Jakarta (Lampost.co) — Pengamat politik Universitas Trunojoyo Madura Surokim Abdussalam menyatakan keberadaan PDI Perjuangan sebagai oposisi pemerintahan era Prabowo-Gibran dibutuhkan untuk menjaga iklim demokrasi di Tanah Air.
“Partai penguasa itu bisa berganti-ganti, oposisinya PDI Perjuangan bermanfaat sebagai penyeimbang,” kata Surokim mengutip Mediaindonesia.com, Sabtu, 27 April 2024.
Ia mengatakan ketika PDI Perjuangan nantinya malah bergabung dengan penguasa, maka akan terbentuk koalisi besar. Kondisi tersebut bisa mengurangi pengawasan terhadap pengambilan kebijakan dan pelaksanaan sistem kepemerintahan Prabowo-Gibran.
“Itu tidak sehat untuk iklim demokrasi kita. PDI Perjuangan punya pengalaman sebagai oposisi, menurut saya itu tidak masalah kembali di ambil,” ucapnya.

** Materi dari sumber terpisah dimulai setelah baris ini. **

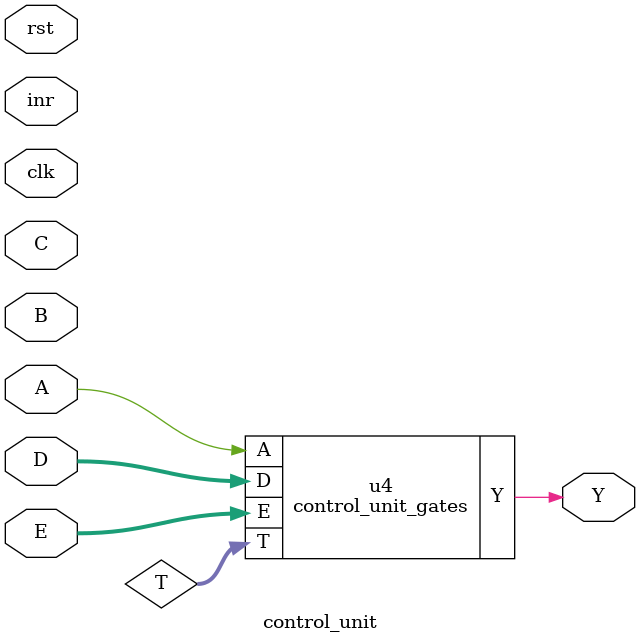
<source format=v>
module decoder3to8(
    input B,
    input C,
    input D,
    output reg [7:0] out
);
    always @(*)
    begin
        case({D,C,B})
            3'b000: out = 8'b00000001;
            3'b001: out = 8'b00000010;
            3'b010: out = 8'b00000100;
            3'b011: out = 8'b00001000;
            3'b100: out = 8'b00010000;
            3'b101: out = 8'b00100000;
            3'b110: out = 8'b01000000;
            3'b111: out = 8'b10000000;
            default: out = 8'b00000000;
        endcase
    end
endmodule

module decoder4to16(
    input E,
    input F,
    input G,
    input H,
    output reg [15:0] T
);
    always @(*)
    begin
        case ({E,F,G,H})
            4'b0000: T = 16'b0000000000000001;
            // ...
            default: T = 16'b0000000000000000;
        endcase
    end
endmodule

module sc(
    input inr ,
    input rst ,
    input clk ,
    output reg [3:0] count,
    output i,
    output j,
    output k,
    output l
);
    always @(posedge clk or posedge rst)
    begin
        if(rst)
            count <=4'b0000;
        else if(inr)
            count <=count + 1;
    end
    assign i=count[0];
    assign j=count[1];
    assign k=count[2];
    assign l=count[3];
endmodule

module control_unit_gates(
    input [7:0] D,
    input [15:0] T,
    input A,
    input [3:0] E,
    output Y
);
    wire [7:0] out_3to8;
    wire [15:0] out_4to16;

    decoder3to8 u1(
        .B(D[2]),
        .C(D[1]),
        .D(D[0]),
        .out(out_3to8)
    );

    decoder4to16 u2(
        .E(E[3]),
        .F(E[2]),
        .G(E[1]),
        .H(E[0]),
        .T(out_4to16)
    );

endmodule

module control_unit (
    input A,
    input B,
    input C,
    input [7:0]D,
    input [3:0] E,
    input clk,
    input rst,
    input inr,
    output Y
);
    wire [7:0] D;
    wire [15:0] T;

    sc u3(
        .inr(inr),
        .rst(rst),
        .clk(clk),
        .count(),
        .i(),
        .j(),
        .k(),
        .l()
    );

    control_unit_gates u4(
        .D(D),
        .T(T),
        .A(A),
        .E(E),
        .Y(Y)
    );

endmodule
</source>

Selain itu, Surokim menyatakan bahwa jalur oposisi yang di ambil oleh PDI Perjuangan juga untuk menjaga pandangan publik. Pandangan soal konsistensi partai pimpinan Megawati Soekarnoputri. “Kecuali ada force major, itu tidak bisa di definisikan lagi karena kebutuhannya sudah berbeda, tetapi kalau situasinya seperti ini, fungsi kontrol lebih baik,” kata dia.
Masalahnya, saat kontestasi Pemilihan Presiden (Pilpres) 2024, PDI Perjuangan memilih jalan sebagai pesaing pasangan Prabowo-Gibran. PDI mencalonkan pasangan Ganjar Pranowo-Mahfud Md untuk melawan Koalisi Indonesia Maju (KIM) yang berisi sembilan partai politik.
“Kalau tidak ingin di nilai oportunis oleh publik, saya kira yang kemarin di luar KIM sebaiknya lebih bermanfaat berada di jalur oposisi,” ujarnya.
Sebelumnya, KPU RI menetapkan Prabowo-Gibran sebagai Pasangan Calon Presiden dan Wakil Presiden RI terpilih pada Pemilu 2024. Hal itu sesuai dengan Keputusan KPU Nomor 504 Tahun 2024.
Prabowo-Gibran berhasil meraih 96.214.691 suara atau 58,59 persen dari total suara sah nasional. Paslon itu memenuhi sedikitnya 20 persen suara di setiap provinsi yang tersebar di 38 provinsi di Indonesia.